Remember that you are dust, and to dust you shall return.
In between episodes of Arrested Development and Parks and Recreation on Netflix, I came across the Oscar-nominated documentary End Game. This production highlights the experience of individuals and their families as they come to terms with the reality of death. This deeply personal and spiritual film raises significant and inescapable questions about our relationship to its subject matter.
At the very beginning of the film, one of the doctors on a palliative care team remarks, “I think it’s healthy people who think about how they want to die and sick people who think about how they want to live.” This line immediately reminded of an experience I had while serving as a hospital chaplain this past summer.
A young patient in my care was expressing a sense of remorse about all the things that she would miss out on because she never expected to be in the hospital with cancer. Accompanying her as she came to terms with her situation was an incredible privilege, as she eventually learned to have a different relationship with death, making the experience of transitioning out of this life easier for her. She realized that by having a relationship with death, it became less of an unknown and subsequently less scary.
The unknown and the uncontrollable are two facets of the mystery of death which End Game highlights. There is a beauty to the film because it by no means pretends to answer the questions that it raises. Rather, it challenges us to think of the ways in which we might hold onto the mystery that is death.
We are challenged to do this as Catholics, especially as we enter into the Lenten season. We have no misgivings about what happens at the end of Jesus’ 40 days of fasting in the desert, which Lent commemorates. Jesus enters into Jerusalem to suffer death. For him, as with all of us, death does not have the final word.

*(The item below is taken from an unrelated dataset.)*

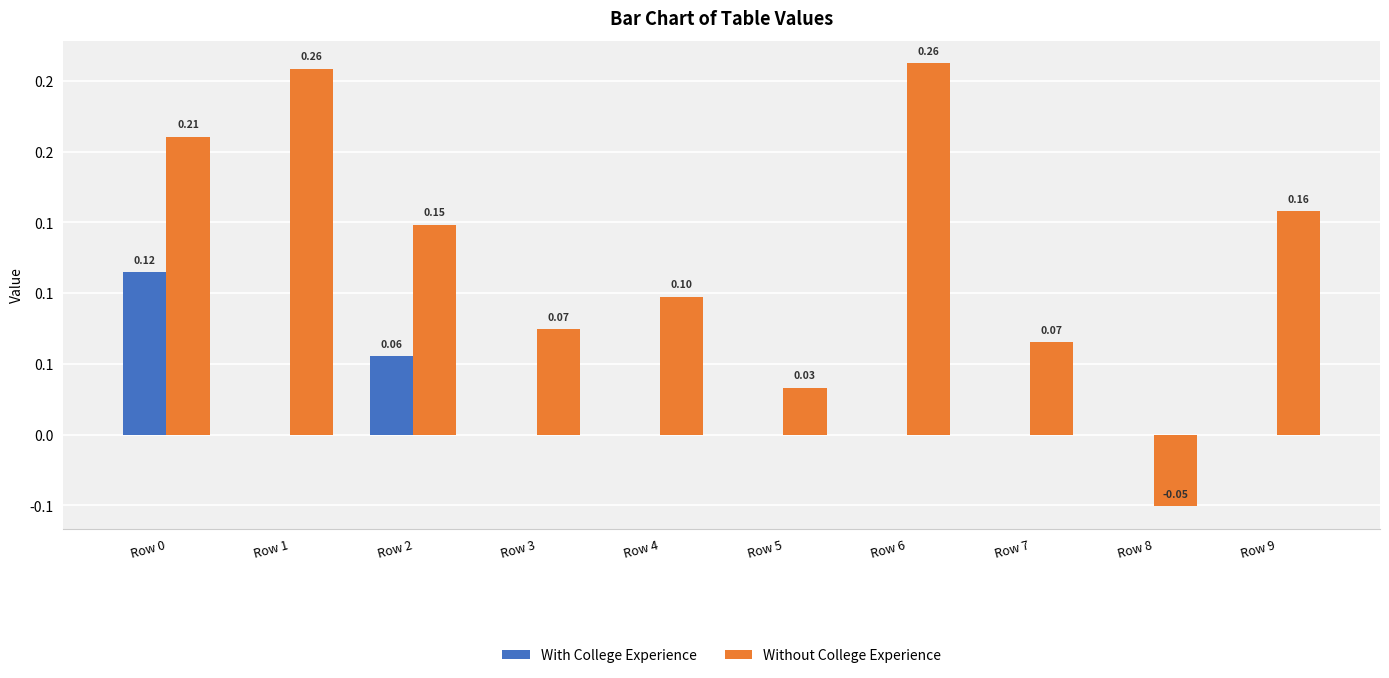

Does the chart contain stacked bars?

No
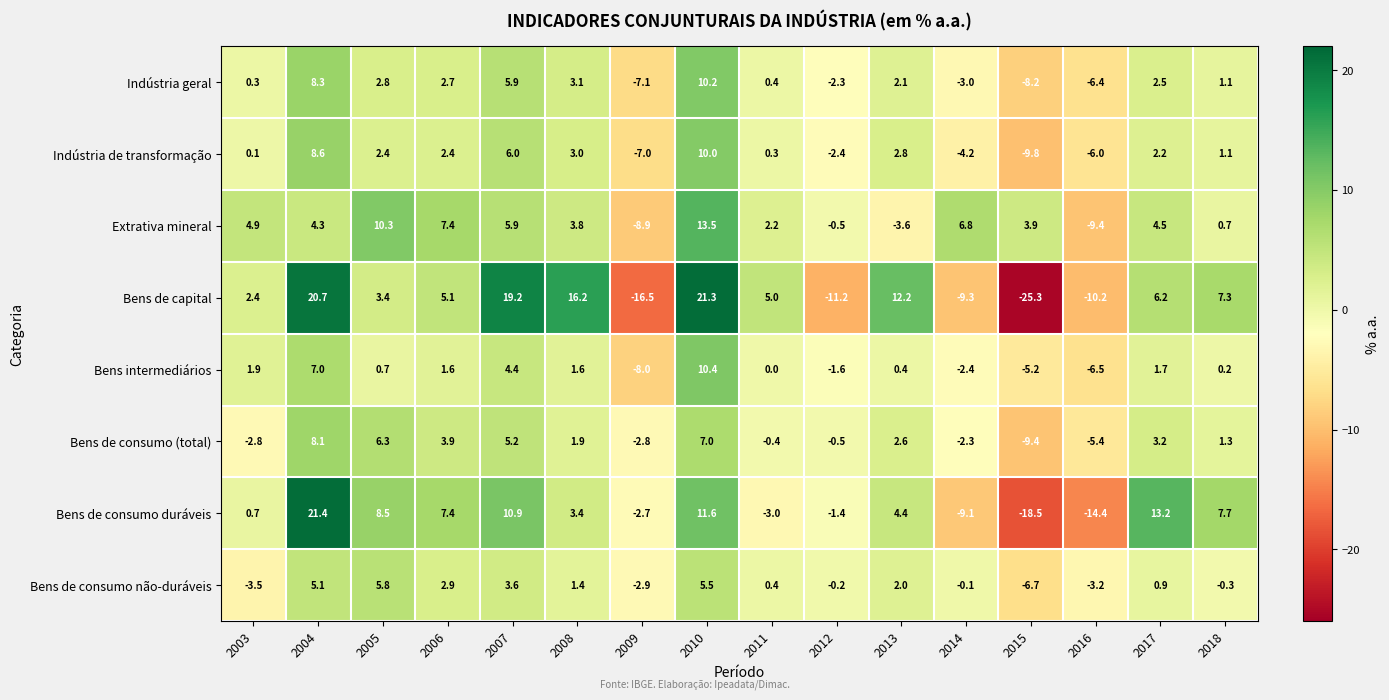

What is the sum of all Extrativa mineral values?

45.8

In the rite for the Commendation of the Dying, we pray: “To you, O God, the dead do not die, and in death our life is changed, not ended.” In the Creed, we confess our belief in “the resurrection of the body and the life of the world to come.” The resurrection that we await at the end of Lent is a reminder of the final resurrection we place our hope in.
This belief can offer us some peace and hope as we try to conceptualize death. Of course, this may not completely assuage our fears of the unknowable and uncontrollable reality. Even the most faith-filled patients that I knew as a hospital chaplain experienced some fear of death.

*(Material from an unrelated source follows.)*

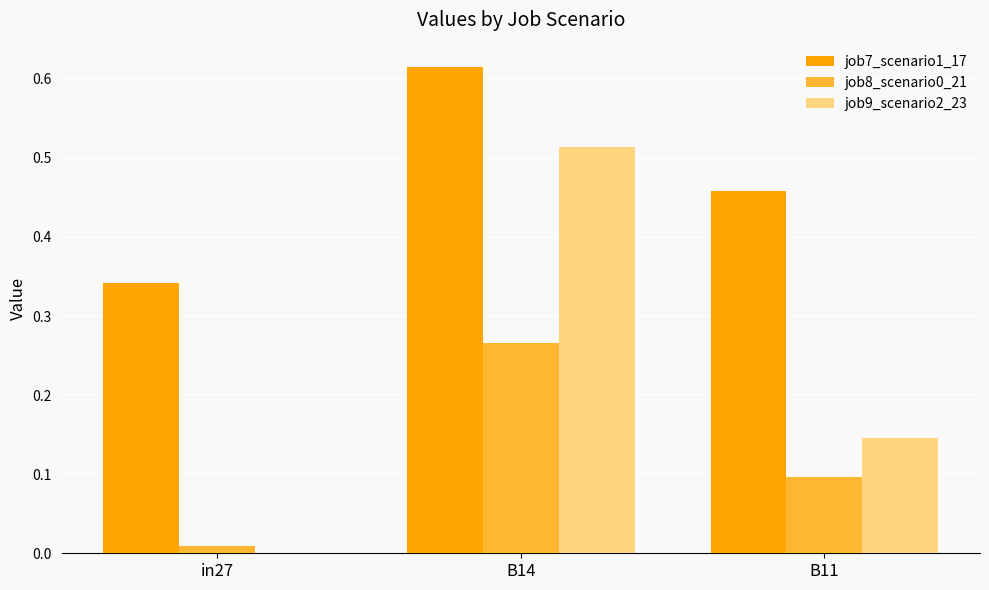

Is the value of job7_scenario1_17 at B14 greater than the value of job8_scenario0_21 at B11?

Yes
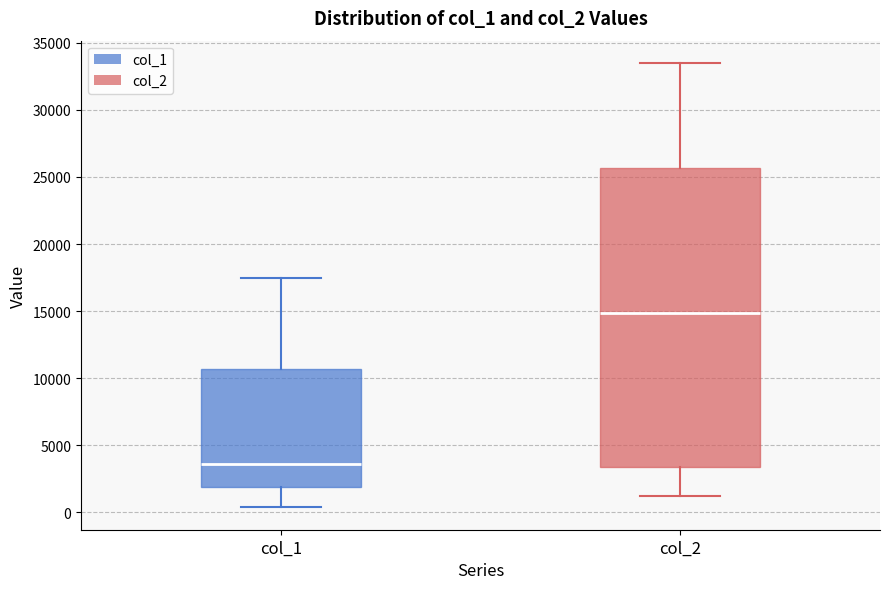

Where does the upper whisker of the box for col_1 end on the y-axis? The values are not printed on the chart, so give them approximately, as read against the axis.

17500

The one thing we can do about it is to learn how to hold on to the mystery, to enter into some kind of relationship with it. It is something that even Jesus had to do. In the Garden of Gethsemane, before He was arrested, Jesus prayed that the Lord might take the bitter cup of death away from Him. It is the same prayer that is on the lips of the patients and families in End Game. It was the very same prayer in the mouths of many of the patients I accompanied through the dying process. To desire anything other than death is a very natural human instinct.
Learning to hold onto the mystery that is death brings us to a new and different set of questions: How might I make the best of the time that I have left, regardless of how long or short that is? What do I value most in my life? How would I want to make a lasting legacy? What does it truly mean to live?
Reflecting on death throughout Lent may be a challenge, but it can teach us how to live the “abundant life” (Jn 10:10) that God desires for us all. In this way, End Game is a challenging film because it brings us face-to-face with our mortality, leaving us with more worthwhile questions than answers.